What really caught our eye, though, was a bold choice about how to highlight NPR‘s sponsors…

It’s called Center Stage and it’s a “new custom sponsorship offering” with a video, right in the middle of the main story column. They mention this in the press release about the update, but honestly it stuck out so much we noticed it before we even read about it. In fact, it was so bold and so separated from the actual NPR-generated content on the page it stopped us dead in our tracks as we scrolled down.

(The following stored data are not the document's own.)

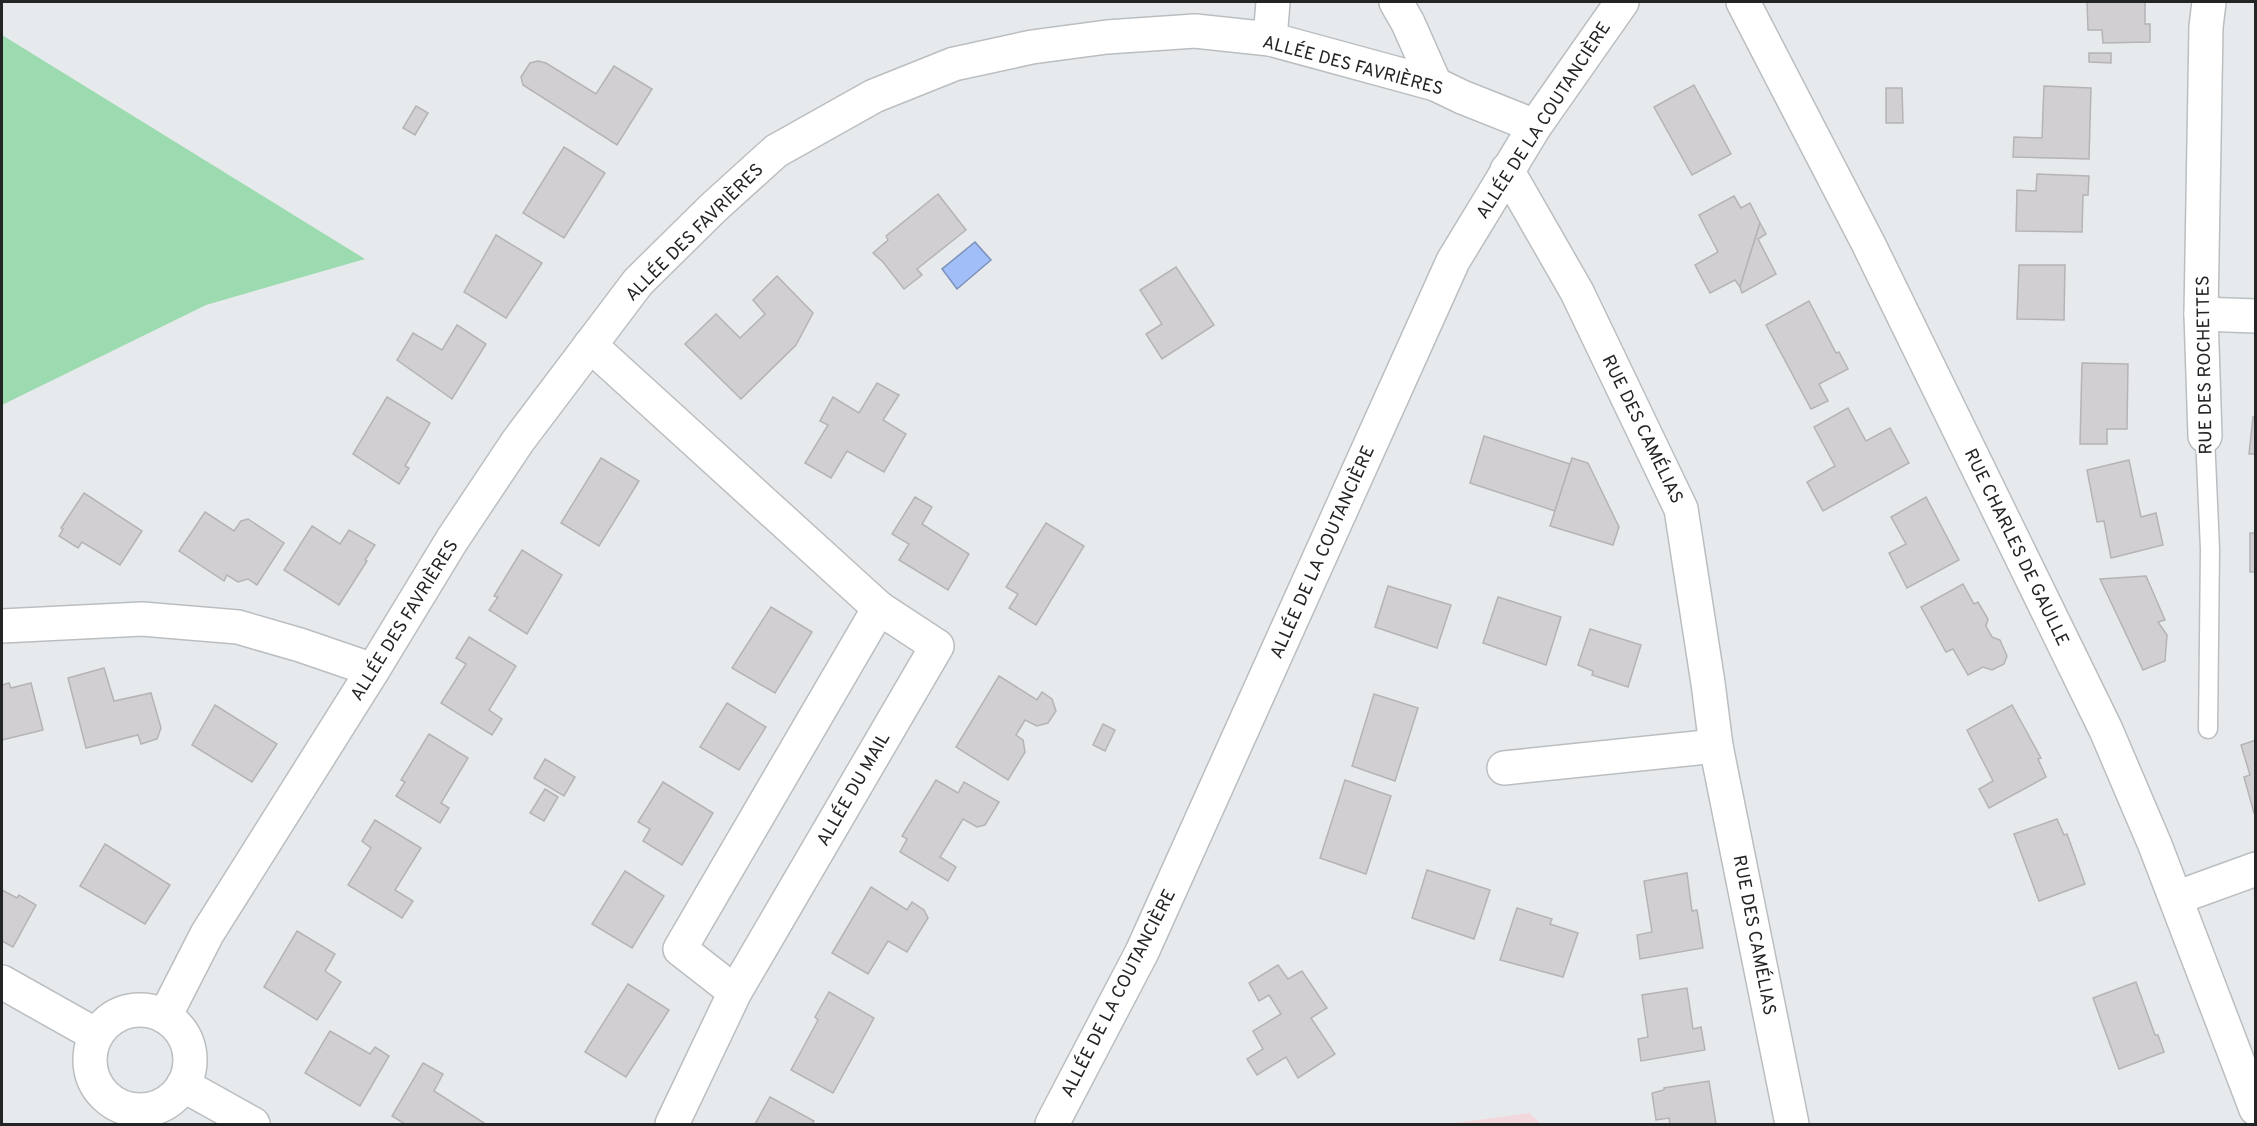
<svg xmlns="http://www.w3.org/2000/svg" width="2257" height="1126" font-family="Overpass,sans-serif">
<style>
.education{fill:#f2d8dd}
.green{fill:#9cdbaf}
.water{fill:#a1bef8;stroke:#7b90b8;stroke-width:1.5}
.building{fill:#d1cfd2;stroke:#b5b3b6;stroke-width:1.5}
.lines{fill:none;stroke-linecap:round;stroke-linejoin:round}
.service-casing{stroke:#bbbec0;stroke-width:21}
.minor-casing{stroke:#bbbec0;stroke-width:36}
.tertiary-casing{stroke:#bbbec0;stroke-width:36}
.service{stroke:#fff;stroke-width:18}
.minor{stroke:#fff;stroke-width:33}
.tertiary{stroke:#fff;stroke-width:33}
.labels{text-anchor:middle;stroke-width:5;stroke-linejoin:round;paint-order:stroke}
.street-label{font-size:18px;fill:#232424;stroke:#fff}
</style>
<rect width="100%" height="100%" fill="#e7eaec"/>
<path class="education" d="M 1530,1113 L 1541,1124 L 1448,1124 Z"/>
<path class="green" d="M 2,35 L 365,259 L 206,305 L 2,405 Z"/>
<path class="water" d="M 975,242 L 991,260 L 957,289 L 942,269 Z"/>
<g class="building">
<path d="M 2087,2 L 2145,2 L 2145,24 L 2150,24 L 2150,42 L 2103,43 L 2102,30 L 2088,30 Z"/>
<path d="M 2089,53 L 2111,53 L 2111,63 L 2089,62 Z"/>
<path d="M 538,61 L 546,63 L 596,94 L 614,66 L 652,89 L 617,145 L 523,85 L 521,77 L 530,63 Z"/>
<path d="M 1694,85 L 1731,154 L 1692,175 L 1654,107 Z"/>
<path d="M 2044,86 L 2091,88 L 2089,159 L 2013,157 L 2014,137 L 2042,138 Z"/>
<path d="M 1886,88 L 1902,88 L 1903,123 L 1886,123 Z"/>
<path d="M 416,106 L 428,113 L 415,135 L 403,128 Z"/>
<path d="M 564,147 L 605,173 L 564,238 L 523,213 Z"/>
<path d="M 2037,174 L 2089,176 L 2088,195 L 2083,195 L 2082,232 L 2016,231 L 2017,190 L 2036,191 Z"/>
<path d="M 938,194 L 966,230 L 917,269 L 922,275 L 904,289 L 883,262 L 873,253 L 888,240 L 886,236 Z"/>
<path d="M 1734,196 L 1741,208 L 1750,203 L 1760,223 L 1740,287 L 1735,280 L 1710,293 L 1695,265 L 1718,252 L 1699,215 Z"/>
<path d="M 1760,223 L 1766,234 L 1758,239 L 1776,274 L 1742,293 L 1740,287 Z"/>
<path d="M 496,235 L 542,263 L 506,318 L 464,292 Z"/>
<path d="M 2019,265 L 2065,265 L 2064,320 L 2017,319 Z"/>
<path d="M 1176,267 L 1214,325 L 1162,359 L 1146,334 L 1162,324 L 1140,290 Z"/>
<path d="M 777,276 L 813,313 L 796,345 L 741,399 L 685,344 L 716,314 L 740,338 L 765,314 L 753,300 Z"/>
<path d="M 1809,301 L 1836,353 L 1839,352 L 1848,369 L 1819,384 L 1828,401 L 1811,409 L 1766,325 Z"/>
<path d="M 457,325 L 486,344 L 452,399 L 397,360 L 413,333 L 442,350 Z"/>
<path d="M 2082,363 L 2128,364 L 2127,429 L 2107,429 L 2107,444 L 2080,444 Z"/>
<path d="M 877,383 L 899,395 L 883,420 L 906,434 L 884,472 L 847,451 L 831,478 L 805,463 L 828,425 L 820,421 L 833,397 L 859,413 Z"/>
<path d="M 387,397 L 430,423 L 405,466 L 409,468 L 399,484 L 353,454 Z"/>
<path d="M 1848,408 L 1866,441 L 1890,428 L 1909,463 L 1823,511 L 1807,482 L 1835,466 L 1814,427 Z"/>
<path d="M 2253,417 L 2256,417 L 2256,454 L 2249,454 Z"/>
<path d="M 1484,436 L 1570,464 L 1555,511 L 1470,483 Z"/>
<path d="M 601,458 L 639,481 L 599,546 L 561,523 Z"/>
<path d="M 1572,458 L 1588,463 L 1619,527 L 1613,545 L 1550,526 Z"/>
<path d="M 2129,460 L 2141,517 L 2156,513 L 2163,545 L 2111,558 L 2104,521 L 2097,522 L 2087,470 Z"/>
<path d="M 84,493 L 142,531 L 120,565 L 82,542 L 78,548 L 59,536 L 63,529 L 61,528 Z"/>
<path d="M 915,497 L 932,507 L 922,524 L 969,554 L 948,590 L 899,560 L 909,544 L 892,534 Z"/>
<path d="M 1926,497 L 1959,560 L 1907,588 L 1889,553 L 1906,544 L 1891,517 Z"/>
<path d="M 205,512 L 234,531 L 241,521 L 248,519 L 284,543 L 257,585 L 248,579 L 238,582 L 227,575 L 224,581 L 179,551 Z"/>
<path d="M 1046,523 L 1084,546 L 1036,625 L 1009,608 L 1018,594 L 1006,587 Z"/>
<path d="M 312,526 L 340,544 L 349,530 L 375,545 L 365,560 L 367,561 L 339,605 L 284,570 Z"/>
<rect x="2250" y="533" width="6" height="39"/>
<path d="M 522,550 L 562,575 L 527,634 L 489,610 L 498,597 L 494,596 Z"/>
<path d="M 2146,576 L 2165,620 L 2158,622 L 2167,635 L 2165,661 L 2143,670 L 2100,579 Z"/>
<path d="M 1963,584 L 1974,604 L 1978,602 L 1988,619 L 1986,626 L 1992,637 L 2000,640 L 2007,656 L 2004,664 L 1992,670 L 1983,667 L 1968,675 L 1953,649 L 1946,652 L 1921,607 Z"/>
<path d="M 1388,586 L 1451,605 L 1437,648 L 1375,627 Z"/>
<path d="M 1498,597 L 1561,617 L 1546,665 L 1483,643 Z"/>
<path d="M 771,607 L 812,632 L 775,693 L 732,668 Z"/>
<path d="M 1590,629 L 1641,645 L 1628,687 L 1592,675 L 1593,671 L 1578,665 Z"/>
<path d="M 469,637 L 516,666 L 489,710 L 502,719 L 492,735 L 441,703 L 466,664 L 456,658 Z"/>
<path d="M 104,668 L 114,701 L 151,693 L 161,728 L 157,739 L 141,744 L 138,735 L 86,748 L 68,678 Z"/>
<path d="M 999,676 L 1037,700 L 1042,692 L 1052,699 L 1056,711 L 1048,723 L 1037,726 L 1025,720 L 1016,735 L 1023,740 L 1025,752 L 1008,780 L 956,747 Z"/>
<path d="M 9,683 L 11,688 L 31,683 L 43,730 L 2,740 L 2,685 Z"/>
<path d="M 1374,694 L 1418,708 L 1395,781 L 1352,766 Z"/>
<path d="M 727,703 L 766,727 L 739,770 L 700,747 Z"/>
<path d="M 215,705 L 277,744 L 252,782 L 192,745 Z"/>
<path d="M 2012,705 L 2041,758 L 2038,759 L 2046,777 L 1989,808 L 1979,789 L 1993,781 L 1967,730 Z"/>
<path d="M 1103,724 L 1115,730 L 1105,751 L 1093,745 Z"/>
<path d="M 429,734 L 468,758 L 441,803 L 449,808 L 440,823 L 396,796 L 405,782 L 401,780 Z"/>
<path d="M 2256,740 L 2256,812 L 2254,813 L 2244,777 L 2250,775 L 2241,745 Z"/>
<path d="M 545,759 L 575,777 L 564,796 L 534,778 Z"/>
<path d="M 936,780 L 958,793 L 964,782 L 999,802 L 985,825 L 977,827 L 963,819 L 940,857 L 956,867 L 948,881 L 900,852 L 907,839 L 902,836 Z"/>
<path d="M 1345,780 L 1391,796 L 1366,874 L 1320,858 Z"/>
<path d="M 663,782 L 713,813 L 682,865 L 643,841 L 650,829 L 638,822 Z"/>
<path d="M 545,789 L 558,797 L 544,821 L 530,813 Z"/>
<path d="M 2057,819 L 2064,835 L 2067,834 L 2085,884 L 2039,901 L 2014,834 Z"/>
<path d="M 375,820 L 421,848 L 395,890 L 413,901 L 402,918 L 348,885 L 371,848 L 362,841 Z"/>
<path d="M 105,844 L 170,885 L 145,924 L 80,886 Z"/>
<path d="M 1427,870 L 1490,890 L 1474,939 L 1412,918 Z"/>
<path d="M 625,871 L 664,896 L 632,948 L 592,924 Z"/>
<path d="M 1687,873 L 1692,911 L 1697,910 L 1703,948 L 1640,959 L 1637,935 L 1652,932 L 1644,881 Z"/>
<path d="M 871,887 L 907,910 L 912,902 L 924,910 L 928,918 L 907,952 L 888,941 L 868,974 L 832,953 Z"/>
<path d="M 2,890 L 17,898 L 19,895 L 36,905 L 13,947 L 2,941 Z"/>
<path d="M 1517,908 L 1552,919 L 1550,924 L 1578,933 L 1563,977 L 1500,960 Z"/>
<path d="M 297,931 L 335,954 L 325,971 L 341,982 L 317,1020 L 264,987 Z"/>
<path d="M 1278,965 L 1288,979 L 1302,971 L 1327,1008 L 1311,1018 L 1335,1054 L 1298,1078 L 1286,1057 L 1257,1075 L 1247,1059 L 1263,1049 L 1253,1031 L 1281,1014 L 1269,995 L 1259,1001 L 1249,983 Z"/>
<path d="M 2136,982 L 2155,1035 L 2158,1035 L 2164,1052 L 2119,1069 L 2093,998 Z"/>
<path d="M 628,984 L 669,1010 L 626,1077 L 585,1052 Z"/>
<path d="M 1687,988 L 1693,1029 L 1701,1027 L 1705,1050 L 1641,1061 L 1638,1039 L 1648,1037 L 1642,995 Z"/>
<path d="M 829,992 L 874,1018 L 833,1093 L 791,1070 L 818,1020 L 815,1017 Z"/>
<path d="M 330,1031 L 370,1054 L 375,1047 L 389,1056 L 360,1106 L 305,1073 Z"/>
<path d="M 423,1063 L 443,1074 L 434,1091 L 484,1123 L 483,1124 L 405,1124 L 392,1116 Z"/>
<path d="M 1709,1081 L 1716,1124 L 1670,1124 L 1669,1118 L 1656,1120 L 1652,1093 L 1664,1090 L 1664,1088 Z"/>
<path d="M 770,1097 L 814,1121 L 812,1124 L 755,1124 Z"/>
</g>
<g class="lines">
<defs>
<path id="service" d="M 2205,436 L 2210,549 L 2208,729"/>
<g id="minor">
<path d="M 1396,2 L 1408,23 L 1435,84"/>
<path d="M 1270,39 L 1273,2"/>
<path d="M 1507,170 L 1577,292 L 1681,509 L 1708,683 L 1716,746 L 1792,1124"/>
<path d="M 2201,314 L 2256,316"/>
<path d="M 590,345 L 879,608"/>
<path d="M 2205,436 L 2201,314 L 2206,27 L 2209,2"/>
<path d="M 2,626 L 142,619 L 238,627 L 300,645 L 373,670"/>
<path d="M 1504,768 L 1716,746"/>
<path d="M 2176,898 L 2256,869"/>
<path d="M 2,982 L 96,1035"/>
<circle cx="140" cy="1060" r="50"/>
<path d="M 165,1016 L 207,934 L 373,670 L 452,540 L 518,441 L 638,282 L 713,208 L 776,151 L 874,96 L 954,64 L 1032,47 L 1107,37 L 1195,31 L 1270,39 L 1435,84 L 1462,97 L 1535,126"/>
<path d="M 183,1085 L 253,1124"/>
<path d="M 672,1124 L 735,992 L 937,646 L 879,608 L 680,949 L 735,992"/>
<path d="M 1052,1124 L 1142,952 L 1453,261 L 1535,126 L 1622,2"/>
</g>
<path id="tertiary" d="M 1743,2 L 1868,243 L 2106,730 L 2155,845 L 2256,1109"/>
</defs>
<use href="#service" class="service-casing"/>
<use href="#minor" class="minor-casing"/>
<use href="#tertiary" class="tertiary-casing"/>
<use href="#service" class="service"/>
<use href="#minor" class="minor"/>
<use href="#tertiary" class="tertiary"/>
</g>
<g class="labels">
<g class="street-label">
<text transform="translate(1353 65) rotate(15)" y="6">ALLÉE DES FAVRIÈRES</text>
<text transform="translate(1543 120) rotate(-57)" y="6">ALLÉE DE LA COUTANCIÈRE</text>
<text transform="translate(694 232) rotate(-45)" y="6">ALLÉE DES FAVRIÈRES</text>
<text transform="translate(2204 365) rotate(-91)" y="6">RUE DES ROCHETTES</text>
<text transform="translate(1643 429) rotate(64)" y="6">RUE DES CAMÉLIAS</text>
<text transform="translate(2017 547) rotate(64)" y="6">RUE CHARLES DE GAULLE</text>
<text transform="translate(1322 552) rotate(-66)" y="6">ALLÉE DE LA COUTANCIÈRE</text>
<text transform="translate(404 620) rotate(-58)" y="6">ALLÉE DES FAVRIÈRES</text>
<text transform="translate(853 789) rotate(-60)" y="6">ALLÉE DU MAIL</text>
<text transform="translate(1755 935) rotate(79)" y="6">RUE DES CAMÉLIAS</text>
<text transform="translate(1118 993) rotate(-63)" y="6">ALLÉE DE LA COUTANCIÈRE</text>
</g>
</g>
<rect width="2257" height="1126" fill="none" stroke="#232424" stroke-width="6"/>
</svg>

That’s great for the sponsor, surely. But it seems like a delicate line to walk for a news organization. If the name Center Stage hasn’t tipped you off, this is prime real estate on NPR‘s site designed in a way that it not only grabs you by the throat, but upstages everything else around it—even the news. The page launched yesterday with Squarespace, a blogging platform, as the inaugural Center Stage Sponsor, today there doesn’t seem to be one. The few commenters on the NPR blog post announcing Center Stage are universally not in favor of it (they also seem to dislike the new design in general, but that goes with the territory of new design—some can’t handle change).

Another curious element is that with some stories, you can listen to them right from the home page, but others you can’t. For those you still have to click through to get the audio, and it’s not immediately discernible why some stories have this option and others don’t. Seems like that’s almost a no-brainer for an organization whose primary format is still radio.